- [Page excerpt]

——————————

On the face of it, the cybersecurity sector is doing just fine. Demand for cybersecurity products remains high as cyberattacks continue to blight both public and private-sector businesses, and investor enthusiasm for all things cyber-related remains strong.
But while many expect the cybersecurity industry to weather the current economic storm better than most, not least due to the number of high-profile ransomware attacks and data breaches we’re seeing each week, the sector is far from immune from the mass layoffs that are impacting every corner of the technology industry. Layoffs tracker Layoffs.fyi says almost 13,000 tech workers lost their jobs in June alone, compared to about 2,500 this time last year.
These layoffs are happening despite startups raising huge amounts of cash, with VC investments continuing to increase year over year.
On Friday, IronNet, a Virginia-based network security company, announced plans to let go of 55 workers, or 17% of its workforce, less than a year after filing to go public. IronNet’s stock price is down by almost half. “The workforce reduction is part of a broader plan to streamline our operations for higher efficiency, to reduce overall expenses and preserve cash, and to set IronNet up for rationalized growth going forward,” IronNet spokesperson Joseph P. Depa III told TechCrunch in a statement.
The layoffs at IronNet are the latest in a long line of layoffs across the sector, which last year saw the number of unfilled roles increase by 350%. They also appear to be part of a spate of reductions impacting late-stage startups, in particular, as they struggle to demonstrate a path to profitability.
In June, OneTrust, a four-year-old Atlanta-based startup that helps companies manage privacy, security and governance requirements, cut 950 staff or 25% of its workforce. The company raised $300 million in a Series C in December 2020, at a $5.1 billion valuation.
“I know this news is surprising, especially as you heard last month that the business is on track with record quarters and increasing customer demand,” OneTrust CEO Kabir Barday said in an email to employees. “However, capital markets sentiment shifted to a more balanced approach between growth and profitability, and at this time, we have decided the best course of action is to reorganize to position OneTrust for continued long-term success.”
Also in June, U.S.-Israeli late-stage cybersecurity startup Cybereason said it had laid off 10% of its workforce, or around 100 workers. This came just months after it confidentially filed for an IPO and less than a year after it raised an additional $275 million in Series F funding.

——————————

- [Information]

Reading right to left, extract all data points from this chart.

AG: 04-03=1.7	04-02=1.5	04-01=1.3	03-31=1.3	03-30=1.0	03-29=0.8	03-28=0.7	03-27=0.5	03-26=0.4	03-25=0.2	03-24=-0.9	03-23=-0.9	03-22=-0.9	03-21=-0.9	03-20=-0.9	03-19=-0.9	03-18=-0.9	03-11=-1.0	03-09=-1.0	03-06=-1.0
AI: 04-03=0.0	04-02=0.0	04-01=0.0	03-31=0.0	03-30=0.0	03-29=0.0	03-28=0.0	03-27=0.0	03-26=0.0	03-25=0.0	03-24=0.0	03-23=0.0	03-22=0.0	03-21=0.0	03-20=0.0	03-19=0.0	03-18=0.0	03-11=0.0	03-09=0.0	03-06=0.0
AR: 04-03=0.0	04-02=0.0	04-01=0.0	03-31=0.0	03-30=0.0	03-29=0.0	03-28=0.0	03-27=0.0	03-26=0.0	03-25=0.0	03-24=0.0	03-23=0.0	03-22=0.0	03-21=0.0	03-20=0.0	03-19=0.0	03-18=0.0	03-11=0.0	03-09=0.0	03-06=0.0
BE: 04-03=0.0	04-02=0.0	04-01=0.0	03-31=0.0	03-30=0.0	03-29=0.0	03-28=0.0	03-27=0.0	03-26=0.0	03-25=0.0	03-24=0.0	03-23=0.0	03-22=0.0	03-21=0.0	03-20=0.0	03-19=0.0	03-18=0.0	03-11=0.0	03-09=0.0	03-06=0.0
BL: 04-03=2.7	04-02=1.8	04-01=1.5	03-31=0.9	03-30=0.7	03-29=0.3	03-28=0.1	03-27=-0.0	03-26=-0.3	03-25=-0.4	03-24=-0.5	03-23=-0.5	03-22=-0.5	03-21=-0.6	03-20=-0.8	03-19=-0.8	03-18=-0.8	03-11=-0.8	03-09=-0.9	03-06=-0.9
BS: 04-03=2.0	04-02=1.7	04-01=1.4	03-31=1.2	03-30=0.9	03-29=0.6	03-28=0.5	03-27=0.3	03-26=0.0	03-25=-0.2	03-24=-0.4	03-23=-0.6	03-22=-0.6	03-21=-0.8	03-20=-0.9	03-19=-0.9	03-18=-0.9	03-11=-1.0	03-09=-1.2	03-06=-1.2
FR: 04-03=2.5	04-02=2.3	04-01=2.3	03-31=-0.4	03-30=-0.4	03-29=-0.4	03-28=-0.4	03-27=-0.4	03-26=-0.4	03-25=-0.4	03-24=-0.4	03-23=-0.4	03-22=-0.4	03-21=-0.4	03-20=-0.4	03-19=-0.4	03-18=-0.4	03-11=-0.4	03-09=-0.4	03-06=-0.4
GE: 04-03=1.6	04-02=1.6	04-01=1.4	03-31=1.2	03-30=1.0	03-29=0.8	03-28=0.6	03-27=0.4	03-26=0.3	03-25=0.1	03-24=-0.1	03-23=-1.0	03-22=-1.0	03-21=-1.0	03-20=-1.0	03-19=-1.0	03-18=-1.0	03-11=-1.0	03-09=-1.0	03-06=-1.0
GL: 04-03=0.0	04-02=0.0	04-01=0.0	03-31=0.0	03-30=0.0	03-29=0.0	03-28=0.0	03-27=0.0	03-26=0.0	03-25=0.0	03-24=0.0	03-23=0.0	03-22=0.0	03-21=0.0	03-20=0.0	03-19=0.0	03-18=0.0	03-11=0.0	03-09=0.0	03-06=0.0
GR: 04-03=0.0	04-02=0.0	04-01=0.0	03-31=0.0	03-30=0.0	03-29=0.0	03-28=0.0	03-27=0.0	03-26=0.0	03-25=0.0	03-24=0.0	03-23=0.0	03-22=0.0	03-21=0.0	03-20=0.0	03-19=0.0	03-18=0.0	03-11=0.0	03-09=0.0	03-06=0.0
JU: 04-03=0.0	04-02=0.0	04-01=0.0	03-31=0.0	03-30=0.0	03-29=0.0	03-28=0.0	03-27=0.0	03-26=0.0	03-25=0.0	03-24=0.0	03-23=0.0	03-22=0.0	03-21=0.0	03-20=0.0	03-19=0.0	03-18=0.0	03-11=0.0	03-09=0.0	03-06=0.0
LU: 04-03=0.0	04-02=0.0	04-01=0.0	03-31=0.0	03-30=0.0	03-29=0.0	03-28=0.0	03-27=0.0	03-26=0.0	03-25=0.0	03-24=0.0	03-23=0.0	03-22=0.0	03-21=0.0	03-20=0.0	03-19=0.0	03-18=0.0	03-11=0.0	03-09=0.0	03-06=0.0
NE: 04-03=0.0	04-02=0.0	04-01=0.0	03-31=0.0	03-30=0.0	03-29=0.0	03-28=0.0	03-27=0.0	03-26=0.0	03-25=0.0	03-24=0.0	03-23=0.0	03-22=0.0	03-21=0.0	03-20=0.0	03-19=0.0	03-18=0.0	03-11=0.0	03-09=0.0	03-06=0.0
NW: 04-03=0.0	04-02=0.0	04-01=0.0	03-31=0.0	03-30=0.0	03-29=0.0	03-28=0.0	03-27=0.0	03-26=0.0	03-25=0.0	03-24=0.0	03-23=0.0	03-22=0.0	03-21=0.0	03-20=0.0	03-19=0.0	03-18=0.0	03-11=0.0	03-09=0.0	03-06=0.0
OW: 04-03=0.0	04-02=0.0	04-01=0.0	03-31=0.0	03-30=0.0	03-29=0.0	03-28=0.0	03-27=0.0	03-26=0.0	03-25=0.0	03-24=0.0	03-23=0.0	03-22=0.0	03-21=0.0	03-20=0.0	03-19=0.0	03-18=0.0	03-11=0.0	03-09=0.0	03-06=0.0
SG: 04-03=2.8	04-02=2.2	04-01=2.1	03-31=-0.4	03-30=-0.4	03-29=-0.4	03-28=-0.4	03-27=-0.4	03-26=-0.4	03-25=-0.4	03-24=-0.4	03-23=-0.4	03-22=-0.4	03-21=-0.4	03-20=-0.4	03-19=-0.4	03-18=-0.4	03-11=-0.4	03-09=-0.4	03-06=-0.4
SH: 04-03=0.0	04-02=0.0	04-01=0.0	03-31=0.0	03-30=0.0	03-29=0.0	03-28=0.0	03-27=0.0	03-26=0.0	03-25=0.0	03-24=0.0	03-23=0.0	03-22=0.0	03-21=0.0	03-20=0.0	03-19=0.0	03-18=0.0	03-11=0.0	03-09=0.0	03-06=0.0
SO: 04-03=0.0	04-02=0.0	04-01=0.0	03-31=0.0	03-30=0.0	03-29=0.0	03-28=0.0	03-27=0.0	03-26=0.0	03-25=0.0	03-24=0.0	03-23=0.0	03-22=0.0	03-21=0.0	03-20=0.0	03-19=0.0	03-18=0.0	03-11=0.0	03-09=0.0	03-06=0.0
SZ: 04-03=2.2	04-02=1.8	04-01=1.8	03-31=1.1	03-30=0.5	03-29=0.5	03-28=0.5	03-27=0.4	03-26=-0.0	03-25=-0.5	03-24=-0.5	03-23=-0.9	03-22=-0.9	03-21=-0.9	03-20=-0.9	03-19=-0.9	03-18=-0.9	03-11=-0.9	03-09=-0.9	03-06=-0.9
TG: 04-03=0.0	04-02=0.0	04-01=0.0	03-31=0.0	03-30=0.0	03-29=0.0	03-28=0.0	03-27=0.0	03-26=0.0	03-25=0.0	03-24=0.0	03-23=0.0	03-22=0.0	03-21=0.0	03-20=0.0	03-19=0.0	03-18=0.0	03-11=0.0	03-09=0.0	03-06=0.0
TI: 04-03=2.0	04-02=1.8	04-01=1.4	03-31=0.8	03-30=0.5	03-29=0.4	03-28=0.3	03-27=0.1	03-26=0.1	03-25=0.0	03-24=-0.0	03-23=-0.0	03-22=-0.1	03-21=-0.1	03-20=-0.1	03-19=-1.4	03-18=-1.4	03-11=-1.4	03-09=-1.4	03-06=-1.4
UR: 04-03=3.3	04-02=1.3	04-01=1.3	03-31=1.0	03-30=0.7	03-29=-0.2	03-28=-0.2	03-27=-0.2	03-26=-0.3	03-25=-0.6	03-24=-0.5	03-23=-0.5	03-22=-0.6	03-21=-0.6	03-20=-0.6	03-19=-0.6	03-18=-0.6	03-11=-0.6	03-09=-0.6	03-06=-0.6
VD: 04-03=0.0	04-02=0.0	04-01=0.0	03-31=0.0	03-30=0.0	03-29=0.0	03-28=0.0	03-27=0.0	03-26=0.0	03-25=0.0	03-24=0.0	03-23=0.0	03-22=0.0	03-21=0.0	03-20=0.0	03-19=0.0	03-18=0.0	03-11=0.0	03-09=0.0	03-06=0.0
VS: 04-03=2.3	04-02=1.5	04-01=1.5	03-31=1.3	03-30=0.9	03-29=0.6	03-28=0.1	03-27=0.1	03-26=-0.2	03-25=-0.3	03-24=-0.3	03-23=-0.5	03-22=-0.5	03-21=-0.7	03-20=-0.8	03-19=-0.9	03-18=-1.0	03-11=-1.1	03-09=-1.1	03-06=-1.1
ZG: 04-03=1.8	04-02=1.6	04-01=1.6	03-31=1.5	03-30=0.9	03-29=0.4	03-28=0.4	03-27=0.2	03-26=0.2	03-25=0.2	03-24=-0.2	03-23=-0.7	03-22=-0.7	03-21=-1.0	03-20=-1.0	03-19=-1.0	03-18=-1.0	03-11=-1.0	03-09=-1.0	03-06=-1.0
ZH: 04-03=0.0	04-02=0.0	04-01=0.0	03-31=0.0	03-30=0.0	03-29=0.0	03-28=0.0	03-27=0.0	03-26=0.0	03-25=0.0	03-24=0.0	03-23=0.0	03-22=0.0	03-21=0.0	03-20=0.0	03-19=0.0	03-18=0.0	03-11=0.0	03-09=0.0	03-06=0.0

——————————

- [Problem 1]
Using the article on cybersecurity layoffs, say whether each statement agrees with it: (a) IronNet planned to let go of 17% of its workforce. (b) OneTrust is a six-year-old startup. (c) Cybereason had raised $275 million in Series F funding less than a year before its layoffs. Answer yes or no for each, and quote the deciding words.
- [Problem 2]
Extract the passage from the article on cybersecurity layoffs, starting at "These layoffs are" and ending at "in a statement.".

- [Output 1]
(a) Yes: "announced plans to let go of 55 workers, or 17% of its workforce"
(b) No: "OneTrust, a four-year-old Atlanta-based startup"
(c) Yes: "less than a year after it raised an additional $275 million in Series F funding"

- [Output 2]
These layoffs are happening despite startups raising huge amounts of cash, with VC investments continuing to increase year over year.
On Friday, IronNet, a Virginia-based network security company, announced plans to let go of 55 workers, or 17% of its workforce, less than a year after filing to go public. IronNet’s stock price is down by almost half. “The workforce reduction is part of a broader plan to streamline our operations for higher efficiency, to reduce overall expenses and preserve cash, and to set IronNet up for rationalized growth going forward,” IronNet spokesperson Joseph P. Depa III told TechCrunch in a statement.